By: Eliza Bennet
On March 18, Bitcoin exchange-traded funds recorded a net outflow of $154 million, indicating the first outflow since March 1 and ending a long streak of continuous inflows. These outflows equate to 2,229 BTC based on the reference market rate. The entire outflow was attributed primarily to Grayscale's GBTC product, which experienced a massive outflow of $642.5 million. Conversely, other providers noted modest inflows, with Blackrock's IBIT seeing the highest inflows at $451.5 million. Fidelity's FBTC had its least successful performance, recording only $5.9 million in inflows. Despite this, not a single outflow from the Newborn Nine, which is a positive sign for overall investor sentiment.
This significant outflow succeeds a prolonged period of sustained inflows witnessed in early March. Still, it is noteworthy that despite the considerable outflow on March 18, the month-to-date flows remain in the positive domain at $4.5 billion.
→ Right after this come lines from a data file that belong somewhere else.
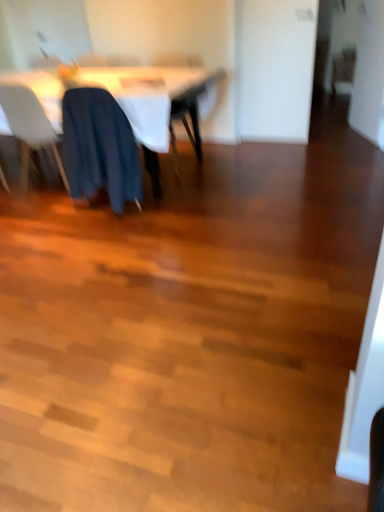
Question: Can you confirm if white plastic chair at left, placed as the 4th chair when sorted from right to left, is thinner than white fabric table at upper left?

Choices:
 (A) yes
 (B) no

Answer: (A)

Question: Considering the relative sizes of white plastic chair at left, placed as the 4th chair when sorted from right to left, and white fabric table at upper left in the image provided, is white plastic chair at left, placed as the 4th chair when sorted from right to left, smaller than white fabric table at upper left?

Choices:
 (A) no
 (B) yes

Answer: (B)

Question: Is white plastic chair at left, which is counted as the 2th chair, starting from the front, at the right side of white fabric table at upper left?

Choices:
 (A) no
 (B) yes

Answer: (A)

Question: Considering the relative sizes of white plastic chair at left, placed as the 4th chair when sorted from right to left, and white fabric table at upper left in the image provided, is white plastic chair at left, placed as the 4th chair when sorted from right to left, wider than white fabric table at upper left?

Choices:
 (A) yes
 (B) no

Answer: (B)

Question: Is white plastic chair at left, positioned as the third chair in back-to-front order, to the left of white fabric table at upper left from the viewer's perspective?

Choices:
 (A) yes
 (B) no

Answer: (A)

Question: From the image's perspective, does white plastic chair at left, marked as the first chair in a left-to-right arrangement, appear higher than white fabric table at upper left?

Choices:
 (A) yes
 (B) no

Answer: (B)

Question: Is white fabric table at upper left to the right of wooden chair at upper right, which ranks as the fourth chair in left-to-right order, from the viewer's perspective?

Choices:
 (A) yes
 (B) no

Answer: (B)

Question: Is the depth of white fabric table at upper left less than that of wooden chair at upper right, which ranks as the fourth chair in left-to-right order?

Choices:
 (A) yes
 (B) no

Answer: (A)

Question: Does white fabric table at upper left turn towards wooden chair at upper right, which ranks as the 1th chair in right-to-left order?

Choices:
 (A) yes
 (B) no

Answer: (B)

Question: Does white fabric table at upper left lie behind wooden chair at upper right, which ranks as the 1th chair in right-to-left order?

Choices:
 (A) yes
 (B) no

Answer: (B)

Question: From a real-world perspective, is white fabric table at upper left below wooden chair at upper right, which ranks as the fourth chair in left-to-right order?

Choices:
 (A) no
 (B) yes

Answer: (A)

Question: Does white fabric table at upper left have a greater width compared to wooden chair at upper right, which ranks as the 1th chair in right-to-left order?

Choices:
 (A) yes
 (B) no

Answer: (A)

Question: Does dark blue fabric at center, acting as the second chair starting from the left, appear on the right side of white plastic chair at left, marked as the first chair in a left-to-right arrangement?

Choices:
 (A) yes
 (B) no

Answer: (A)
The overall health of Bitcoin ETFs is not in question, as year-to-date flows too remain positive, marking a net inflow of $12 billion, equivalent to 211,715 BTC. These figures highlight a continued institutional interest in Bitcoin, though occasional volatility is evident, as showcased by Grayscale's activity.
The recent developments prompt market observers to question whether the March 18 outflow is a one-time event or signals the start of a potential trend reversal. The performance of Bitcoin ETFs acts as an indicator of institutional interest in the crypto market, a critical factor ahead of the impending halving.